## Given data
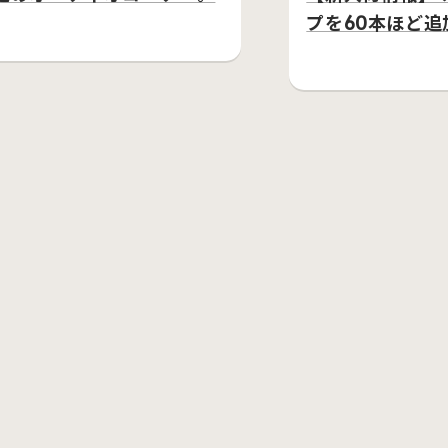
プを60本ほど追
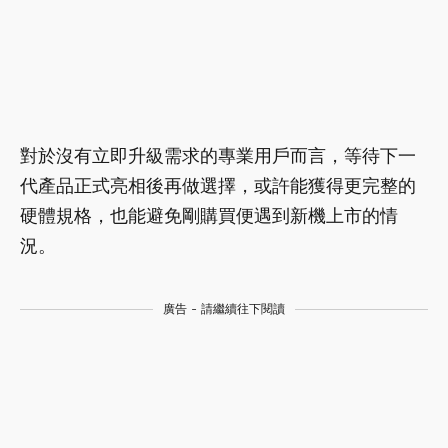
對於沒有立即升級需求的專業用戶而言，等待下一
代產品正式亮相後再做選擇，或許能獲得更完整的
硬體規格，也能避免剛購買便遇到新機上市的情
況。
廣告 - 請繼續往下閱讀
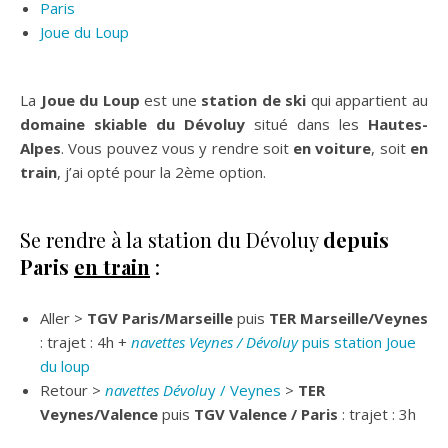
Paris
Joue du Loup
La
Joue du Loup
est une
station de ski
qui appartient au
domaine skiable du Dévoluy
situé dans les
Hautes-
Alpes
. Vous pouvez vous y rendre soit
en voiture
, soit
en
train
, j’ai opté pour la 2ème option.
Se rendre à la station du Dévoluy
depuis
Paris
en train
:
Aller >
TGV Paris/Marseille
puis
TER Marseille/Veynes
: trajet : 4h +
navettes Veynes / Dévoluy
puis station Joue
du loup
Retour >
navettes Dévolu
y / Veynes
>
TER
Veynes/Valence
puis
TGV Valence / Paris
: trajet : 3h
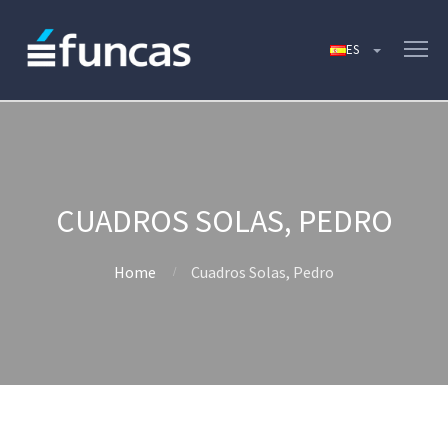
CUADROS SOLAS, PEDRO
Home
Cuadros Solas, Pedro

---

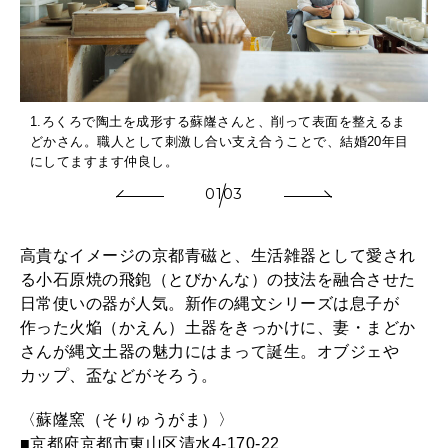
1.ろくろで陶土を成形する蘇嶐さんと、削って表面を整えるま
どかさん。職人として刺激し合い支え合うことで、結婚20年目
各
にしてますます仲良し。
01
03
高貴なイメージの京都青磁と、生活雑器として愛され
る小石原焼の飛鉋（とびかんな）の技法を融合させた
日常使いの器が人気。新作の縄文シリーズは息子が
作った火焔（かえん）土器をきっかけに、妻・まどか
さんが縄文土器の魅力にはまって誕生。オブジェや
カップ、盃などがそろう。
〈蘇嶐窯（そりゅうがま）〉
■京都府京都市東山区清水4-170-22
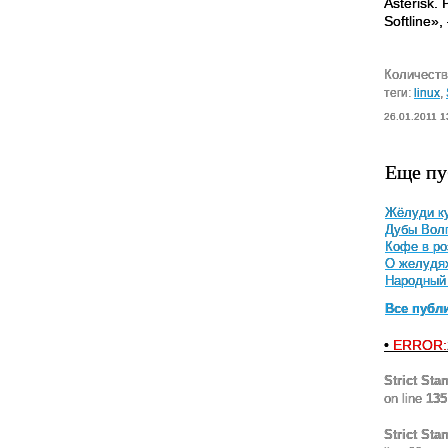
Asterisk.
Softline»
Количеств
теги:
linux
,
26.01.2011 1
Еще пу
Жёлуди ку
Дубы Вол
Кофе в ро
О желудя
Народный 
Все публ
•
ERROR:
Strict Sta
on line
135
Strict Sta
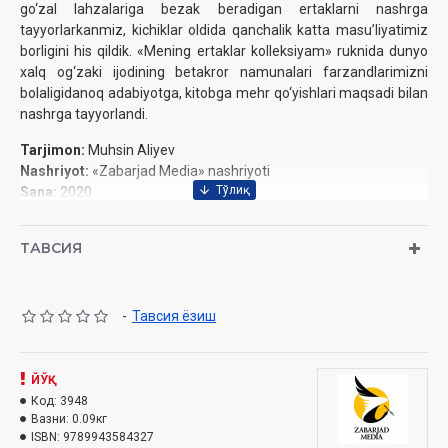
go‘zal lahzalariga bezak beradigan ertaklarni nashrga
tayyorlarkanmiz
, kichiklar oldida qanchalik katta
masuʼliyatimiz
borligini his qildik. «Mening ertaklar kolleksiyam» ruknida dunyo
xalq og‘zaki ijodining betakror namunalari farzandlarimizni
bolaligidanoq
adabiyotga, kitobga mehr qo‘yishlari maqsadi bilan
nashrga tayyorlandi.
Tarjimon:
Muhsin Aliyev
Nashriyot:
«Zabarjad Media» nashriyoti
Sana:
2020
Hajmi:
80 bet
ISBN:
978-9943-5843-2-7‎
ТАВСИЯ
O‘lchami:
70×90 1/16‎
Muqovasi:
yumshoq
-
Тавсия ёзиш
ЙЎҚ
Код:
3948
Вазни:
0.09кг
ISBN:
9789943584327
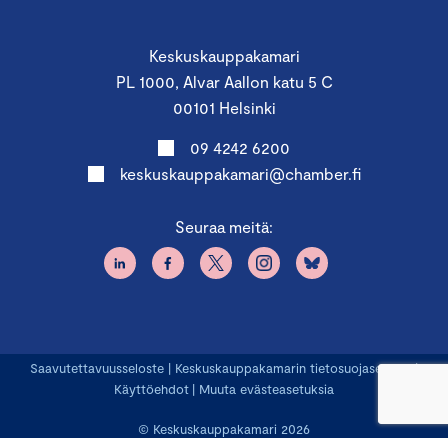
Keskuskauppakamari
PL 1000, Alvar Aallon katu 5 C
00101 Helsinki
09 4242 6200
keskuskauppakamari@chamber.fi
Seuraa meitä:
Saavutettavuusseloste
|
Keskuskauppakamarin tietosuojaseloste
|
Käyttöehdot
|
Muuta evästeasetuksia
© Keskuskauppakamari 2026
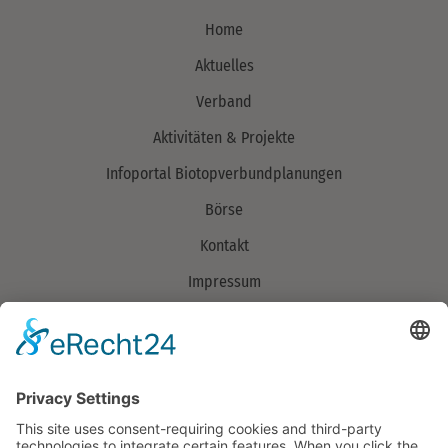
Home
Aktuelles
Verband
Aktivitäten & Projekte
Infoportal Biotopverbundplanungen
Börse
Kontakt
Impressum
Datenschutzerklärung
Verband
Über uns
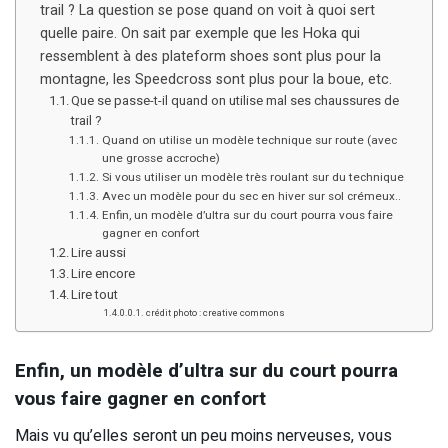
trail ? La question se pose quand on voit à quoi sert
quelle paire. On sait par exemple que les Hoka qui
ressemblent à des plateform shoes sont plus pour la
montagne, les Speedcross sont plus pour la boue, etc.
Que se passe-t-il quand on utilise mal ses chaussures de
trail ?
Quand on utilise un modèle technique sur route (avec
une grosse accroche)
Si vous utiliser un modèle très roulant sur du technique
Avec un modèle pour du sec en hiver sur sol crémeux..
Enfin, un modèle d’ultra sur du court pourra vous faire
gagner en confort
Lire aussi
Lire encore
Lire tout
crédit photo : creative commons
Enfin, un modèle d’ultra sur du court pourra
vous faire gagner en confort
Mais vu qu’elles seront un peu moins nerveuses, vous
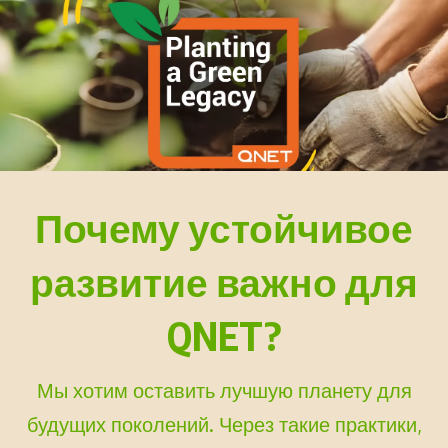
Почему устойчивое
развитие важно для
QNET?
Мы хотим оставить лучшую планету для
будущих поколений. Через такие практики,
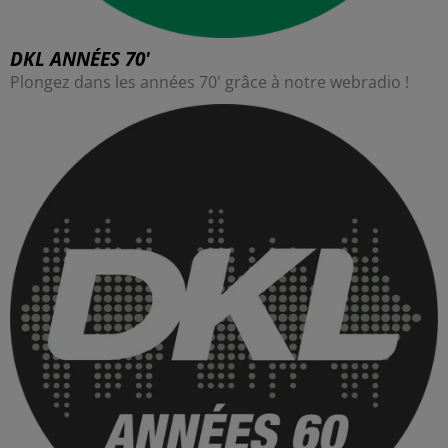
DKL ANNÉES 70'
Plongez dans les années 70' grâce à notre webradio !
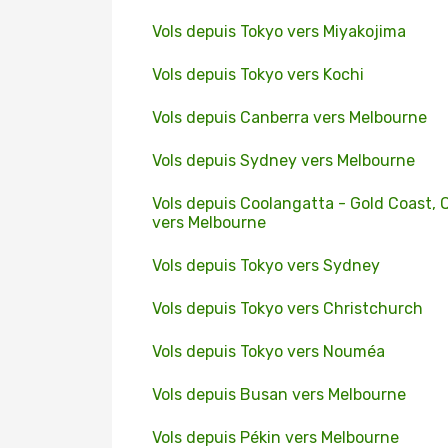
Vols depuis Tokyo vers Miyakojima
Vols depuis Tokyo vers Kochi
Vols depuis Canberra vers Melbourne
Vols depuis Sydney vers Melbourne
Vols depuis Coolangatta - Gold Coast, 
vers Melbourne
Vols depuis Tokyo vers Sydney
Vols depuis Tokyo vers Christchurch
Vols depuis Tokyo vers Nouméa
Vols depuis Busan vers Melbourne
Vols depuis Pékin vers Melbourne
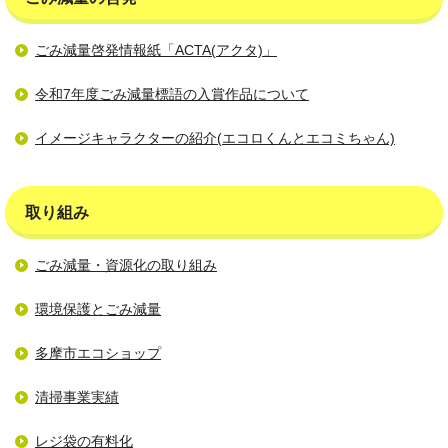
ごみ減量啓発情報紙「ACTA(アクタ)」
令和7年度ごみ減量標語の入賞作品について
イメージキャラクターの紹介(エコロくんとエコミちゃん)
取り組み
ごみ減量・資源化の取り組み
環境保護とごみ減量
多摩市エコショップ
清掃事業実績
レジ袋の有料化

## Written task
Copy out the lines of the records above, from the line holding "對於沒有立即升級需求的專業用戶而言，等待下一" through the line holding "trajet : 3h", with both end lines included. Leave the pictures out of your copy.

## Answer section
對於沒有立即升級需求的專業用戶而言，等待下一
代產品正式亮相後再做選擇，或許能獲得更完整的
硬體規格，也能避免剛購買便遇到新機上市的情
況。
廣告 - 請繼續往下閱讀
Paris
Joue du Loup
La
Joue du Loup
est une
station de ski
qui appartient au
domaine skiable du Dévoluy
situé dans les
Hautes-
Alpes
. Vous pouvez vous y rendre soit
en voiture
, soit
en
train
, j’ai opté pour la 2ème option.
Se rendre à la station du Dévoluy
depuis
Paris
en train
:
Aller >
TGV Paris/Marseille
puis
TER Marseille/Veynes
: trajet : 4h +
navettes Veynes / Dévoluy
puis station Joue
du loup
Retour >
navettes Dévolu
y / Veynes
>
TER
Veynes/Valence
puis
TGV Valence / Paris
: trajet : 3h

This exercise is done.